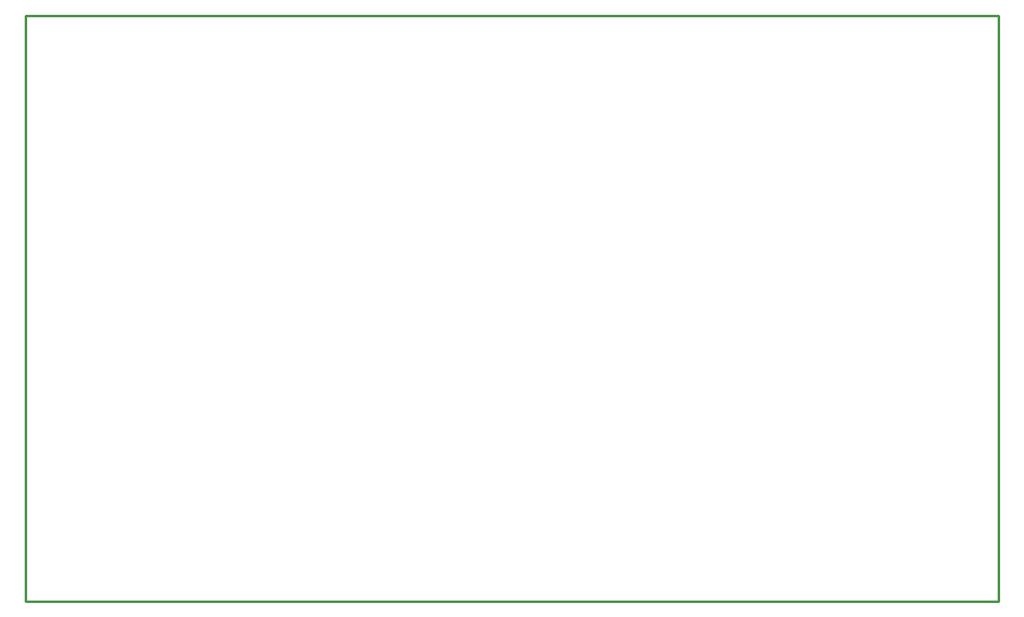
<source format=gko>
G04*
G04 #@! TF.GenerationSoftware,Altium Limited,Altium Designer,23.6.0 (18)*
G04*
G04 Layer_Color=16711935*
%FSTAX44Y44*%
%MOMM*%
G71*
G04*
G04 #@! TF.SameCoordinates,7A204BF5-4CC6-4CC0-A9E4-A723DCFD74C1*
G04*
G04*
G04 #@! TF.FilePolarity,Positive*
G04*
G01*
G75*
%ADD12C,0.2540*%
D12*
X0Y0D02*
X01000506D01*
X0Y00602234D02*
X0Y0D01*
X01000506D02*
Y00009144D01*
X0Y00602234D02*
X01000506D01*
Y00009144D02*
Y00602234D01*
M02*

</source>
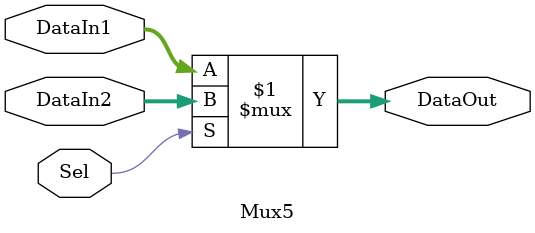
<source format=v>
`timescale 1ns / 1ps


module Mux5(Sel,DataIn1,DataIn2,DataOut);
    input Sel;
    input [4:0] DataIn1;
    input [4:0] DataIn2;
    output [4:0] DataOut;
    assign DataOut = Sel? DataIn2:DataIn1;
endmodule

</source>
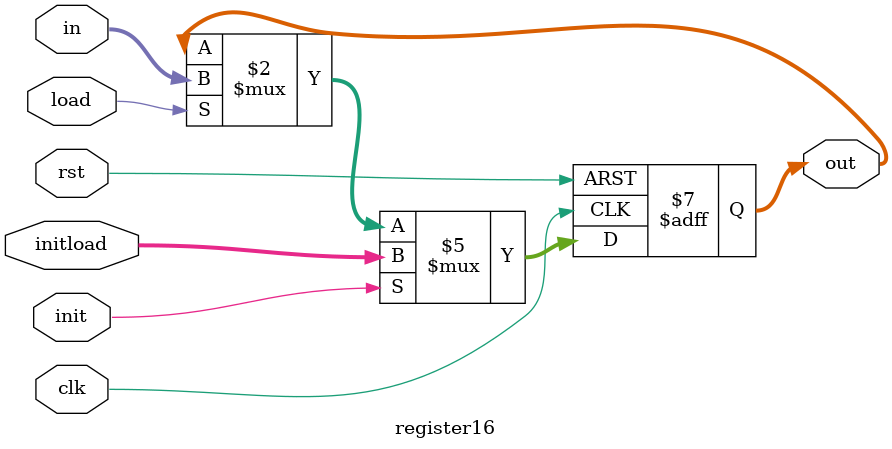
<source format=v>
module register16(input clk,rst,load,init, input[15:0] in, input[15:0] initload, output reg [15:0] out);
	always @(posedge clk, posedge rst) begin
		if (rst) out <= 16'h0000;
		else begin
			if (init) out <= initload;
			else begin
				if (load) out <= in;
			end
		end
	end
endmodule

</source>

===

» TO-DO ITEM
The records above should be reproduced exactly, with the pictures omitted.

» RESPONSE TO THIS EXERCISE
<source format=gko>
G04*
G04 #@! TF.GenerationSoftware,Altium Limited,Altium Designer,23.6.0 (18)*
G04*
G04 Layer_Color=16711935*
%FSTAX44Y44*%
%MOMM*%
G71*
G04*
G04 #@! TF.SameCoordinates,7A204BF5-4CC6-4CC0-A9E4-A723DCFD74C1*
G04*
G04*
G04 #@! TF.FilePolarity,Positive*
G04*
G01*
G75*
%ADD12C,0.2540*%
D12*
X0Y0D02*
X01000506D01*
X0Y00602234D02*
X0Y0D01*
X01000506D02*
Y00009144D01*
X0Y00602234D02*
X01000506D01*
Y00009144D02*
Y00602234D01*
M02*

</source>
<source format=v>
`timescale 1ns / 1ps


module Mux5(Sel,DataIn1,DataIn2,DataOut);
    input Sel;
    input [4:0] DataIn1;
    input [4:0] DataIn2;
    output [4:0] DataOut;
    assign DataOut = Sel? DataIn2:DataIn1;
endmodule

</source>
<source format=v>
module register16(input clk,rst,load,init, input[15:0] in, input[15:0] initload, output reg [15:0] out);
	always @(posedge clk, posedge rst) begin
		if (rst) out <= 16'h0000;
		else begin
			if (init) out <= initload;
			else begin
				if (load) out <= in;
			end
		end
	end
endmodule

</source>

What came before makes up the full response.